Le tout baigne dans une assez belle ambiance oscillant entre la douceur et le lugubre, comme inspirée de David Lynch. C’est là que Guadagnino laisse éclater les balbutiements de son style personnel en montrant une sensualité des corps notamment durant les scènes entre Mohammed (étrangement interprété par Andrew Tiernan, qui est blanc) et sa femme. Il est dommage que l’on retrouve ces choix de montage datés que nous avons évoqués. Mais surtout, on peut se demander si l’incorporation du style Guadagnino n’est pas un peu forcée par moments. Était-il nécessaire par exemple de placer une ambiguïté autour de l’orientation sexuelle de l’un des tueurs ?

Une part d'égocentrisme ?

Tilda Swinton dans The Protagonists © Medusa Distribuzione
Tilda Swinton dans The Protagonists © Medusa Distribuzione

Dans The Protagonists, on pourra également peut-être se plaindre d’un excès de présence de Swinton. Le film propose quelquefois de longs gros plans sur son visage dont peut se dégager à la longue quelque chose d’égocentrique. Mention spéciale pour le dernier plan (avant le générique) qui la montre regardant la caméra en souriant. Un plan dont on se serait bien passé… Il aurait également été rafraîchissant de connaître les membres de l’équipe autre que Luca, Tilda ou encore Andrew et Fabrizia Sacchi. Que pensent-ils de l’affaire ? Comment vivent-ils ce tournage ?

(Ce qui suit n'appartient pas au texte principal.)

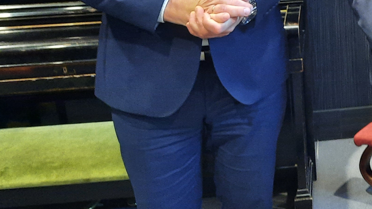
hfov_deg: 27.8
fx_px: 671
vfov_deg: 16.9
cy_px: -46
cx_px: 425
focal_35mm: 68
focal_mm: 4.6
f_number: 2
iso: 320
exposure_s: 1/33
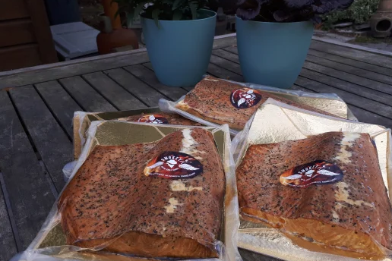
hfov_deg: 63.7
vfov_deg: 44.9
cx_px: 196
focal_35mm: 29
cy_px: 148
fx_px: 316
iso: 40
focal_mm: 3.6
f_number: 1.9
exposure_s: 1/286
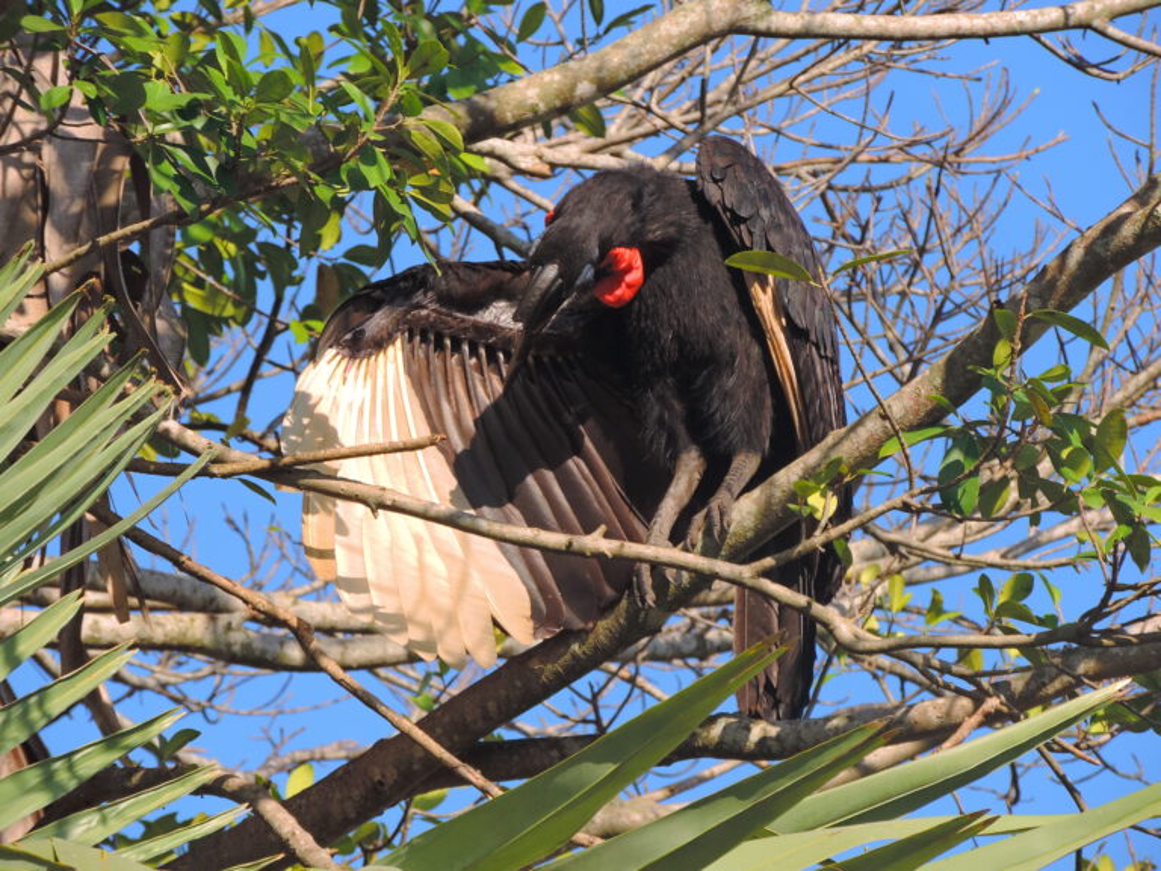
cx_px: 580
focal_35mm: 435
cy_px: 436
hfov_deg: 4.6
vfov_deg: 3.4
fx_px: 14590
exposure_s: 1/250
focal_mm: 77.5
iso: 80
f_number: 4.9
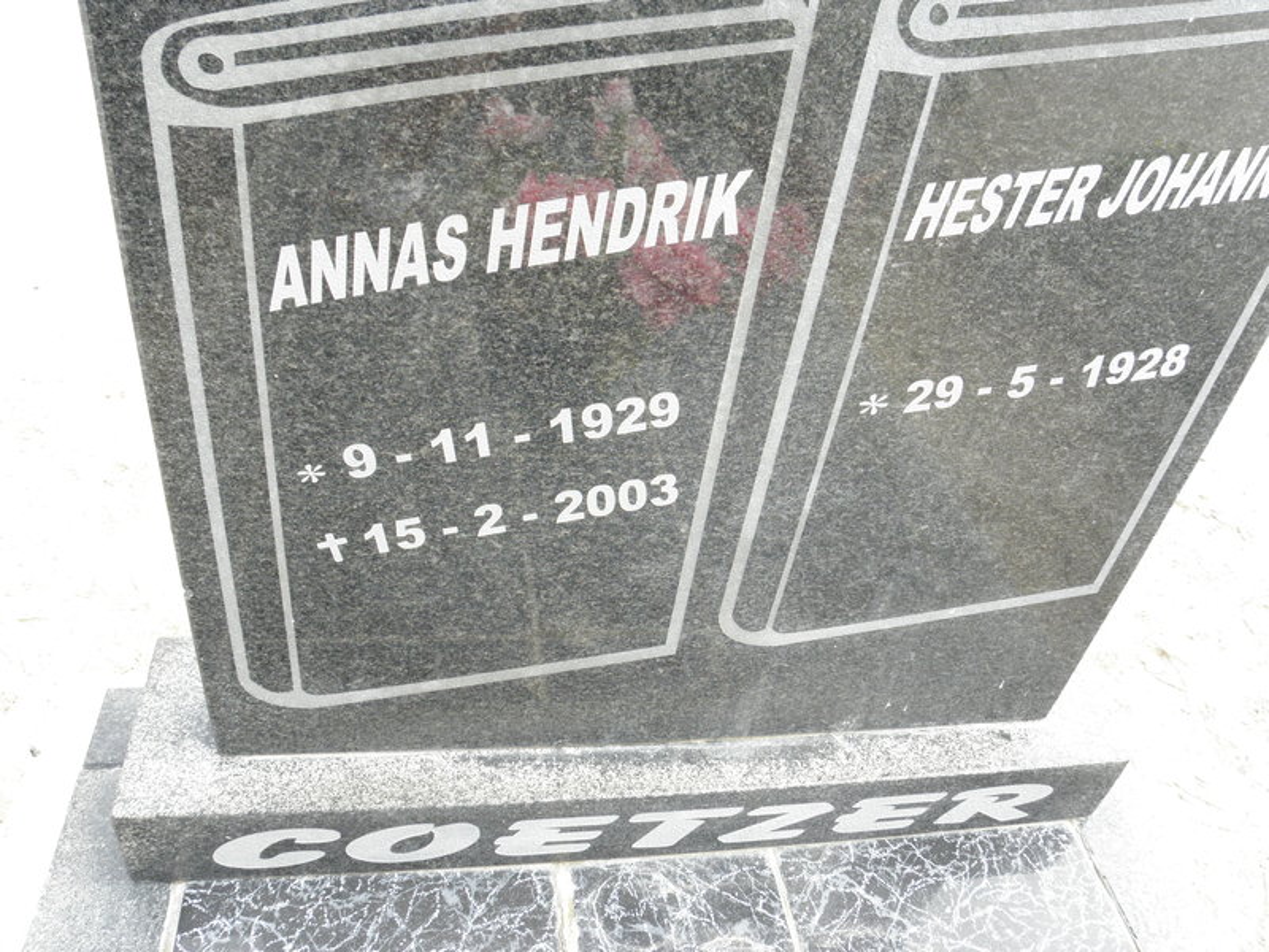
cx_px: 634
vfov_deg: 51.4
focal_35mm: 27
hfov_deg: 65.3
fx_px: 990
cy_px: 476
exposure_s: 1/125
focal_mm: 4.83
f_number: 5.6
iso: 200
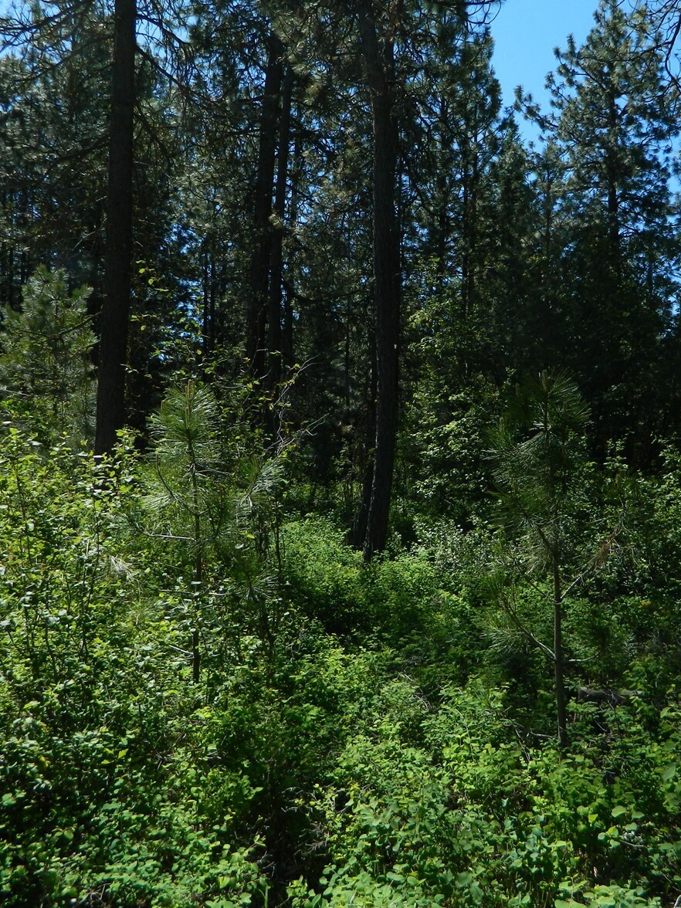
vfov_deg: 54.0
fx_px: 892
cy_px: 448
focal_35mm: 34
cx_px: 408
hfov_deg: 41.6
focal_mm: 4.5
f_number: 3.1
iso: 80
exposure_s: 1/1000
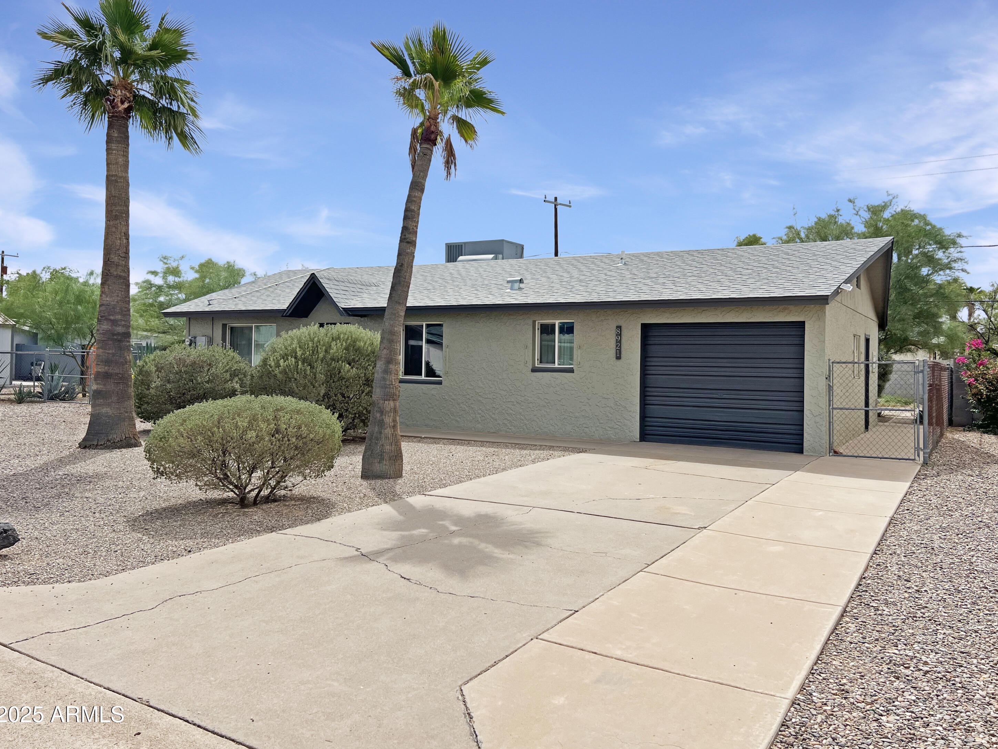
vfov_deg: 51.3
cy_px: 361
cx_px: 512
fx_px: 778
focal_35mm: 27
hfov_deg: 65.3
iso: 50
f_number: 1.5
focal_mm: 5.7
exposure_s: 1/11364
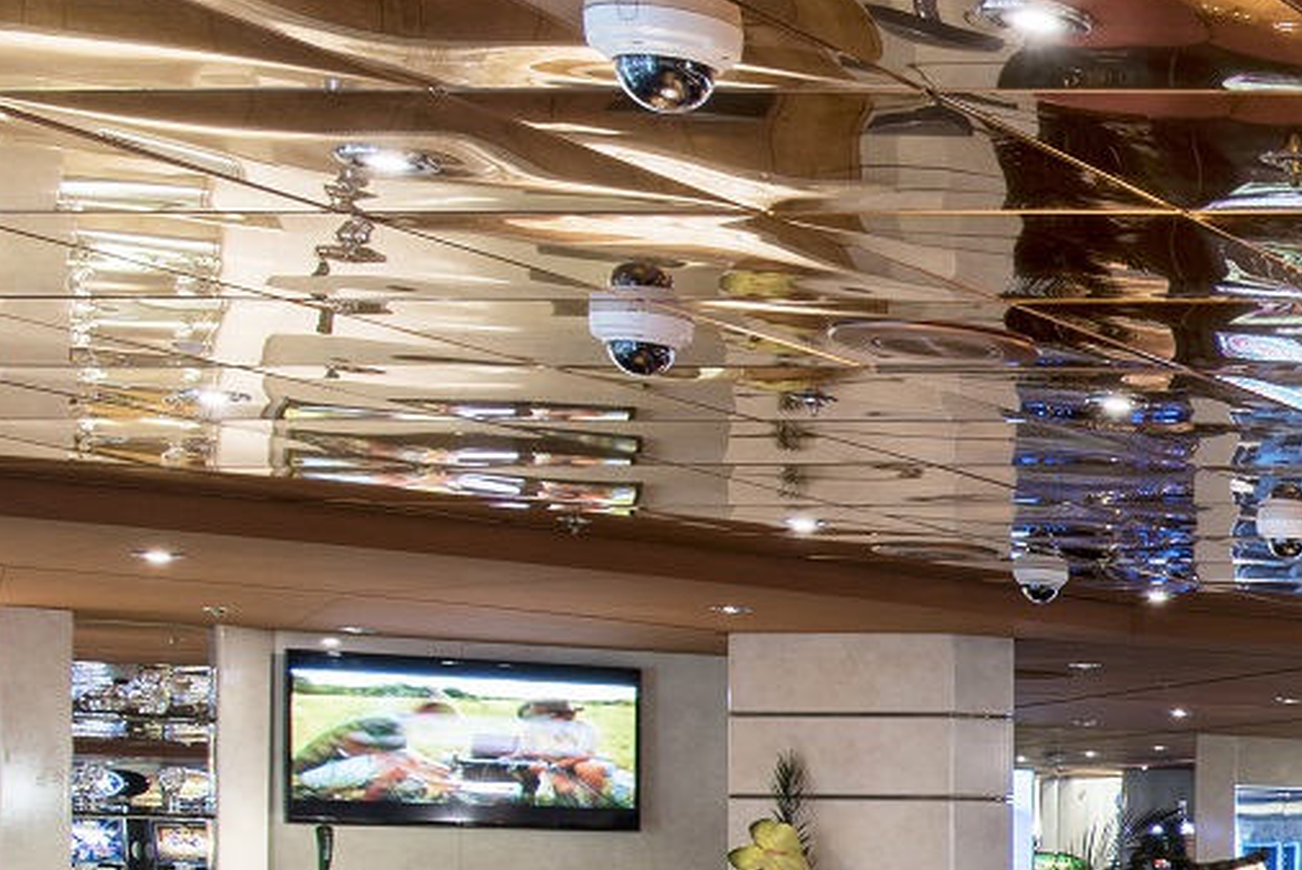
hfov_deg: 18.6
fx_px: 2859
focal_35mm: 79
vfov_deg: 16.9
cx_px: 2465
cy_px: 898
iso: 100
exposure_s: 2
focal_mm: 20
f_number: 11
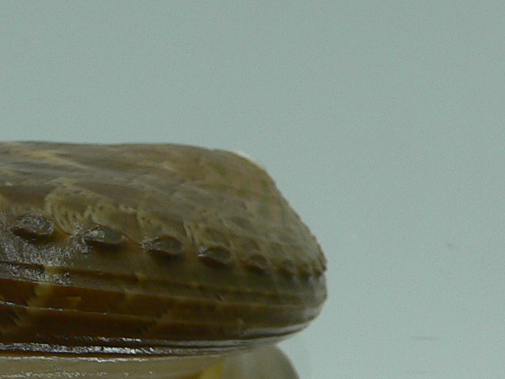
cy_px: 313
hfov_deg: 18.0
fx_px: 1488
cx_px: -155
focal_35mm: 102
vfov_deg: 14.4
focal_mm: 4.6
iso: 80
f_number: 2.8
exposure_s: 1/100
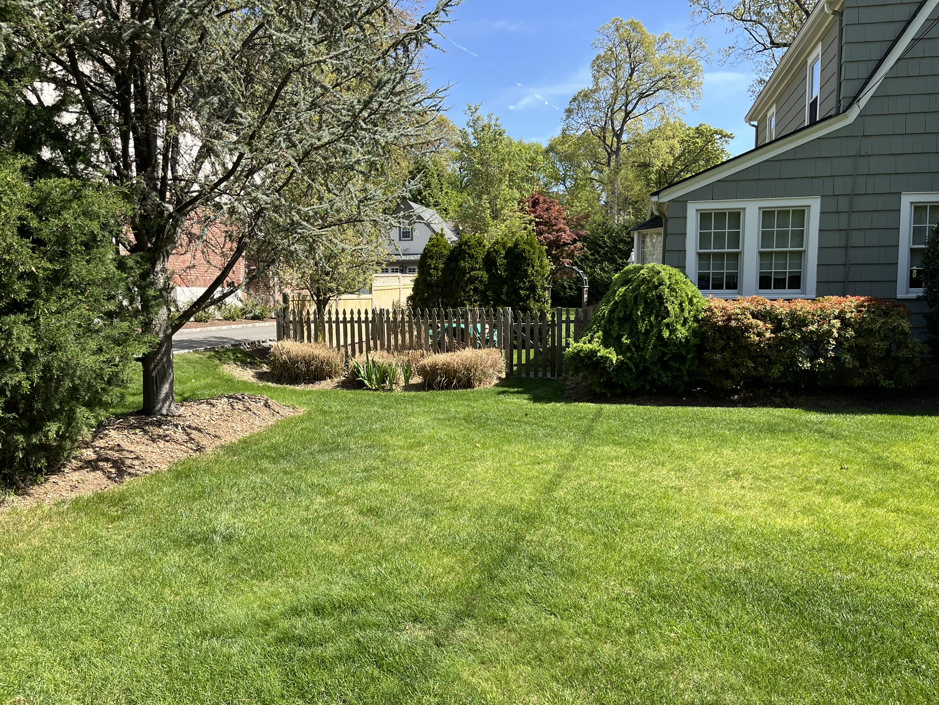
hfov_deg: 67.3
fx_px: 705
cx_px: 470
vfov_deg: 53.1
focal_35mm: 26
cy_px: 352
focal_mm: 5.1
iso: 50
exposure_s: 1/1372
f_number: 1.6
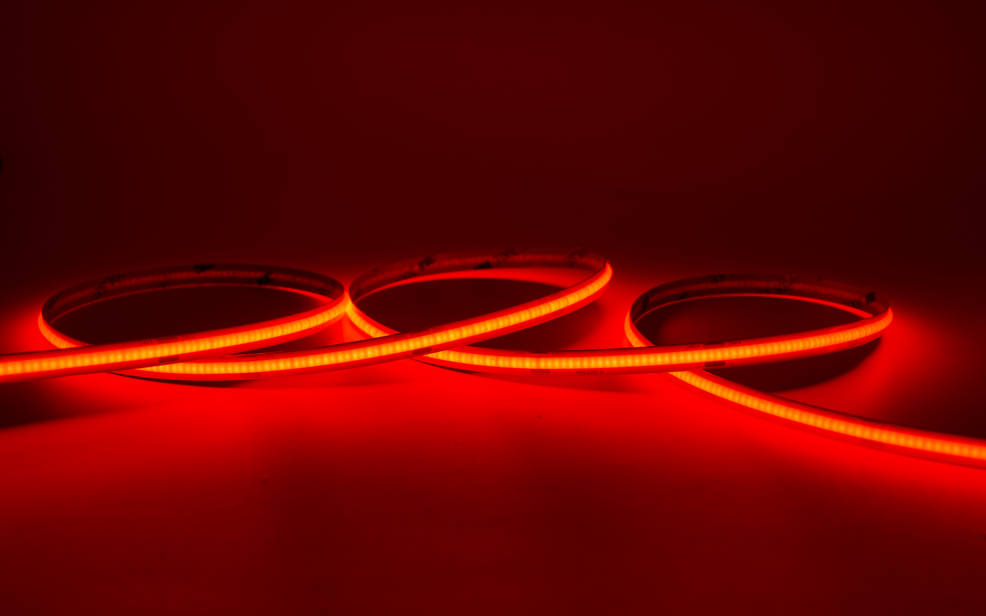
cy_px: 322
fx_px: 1263
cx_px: 492
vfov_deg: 27.4
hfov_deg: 42.6
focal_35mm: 47
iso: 50
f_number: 9
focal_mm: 46
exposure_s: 1/125
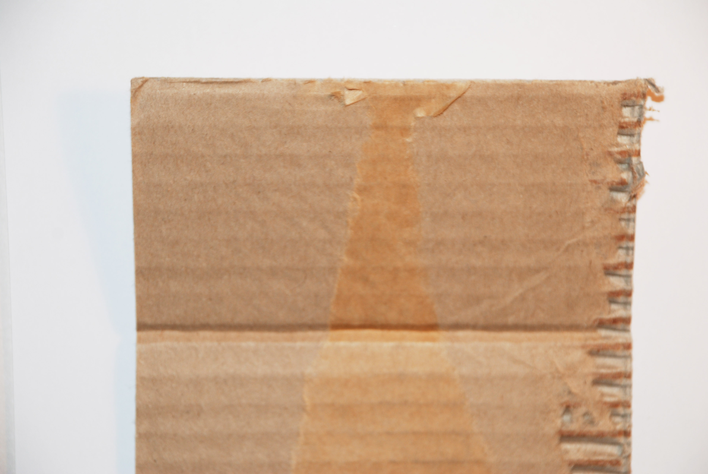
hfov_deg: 13.7
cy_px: 237
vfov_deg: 9.2
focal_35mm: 150
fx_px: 2954
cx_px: 354
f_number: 5.6
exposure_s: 1/60
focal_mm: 100
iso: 200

Au final, il résulte du premier long-métrage de Luca Guadagnino un documentaire/essai original dans sa manière de parler de notre fascination pour les affaires de meurtre. Mais malgré de bonnes intentions claires, son ambivalence de ton questionne et quelques choix artistiques lui font défaut… Il en résulte ainsi au bout du compte de The Protagonists un film quelque peu décontenançant.

Le film est actuellement disponible sur la plateforme MUBI.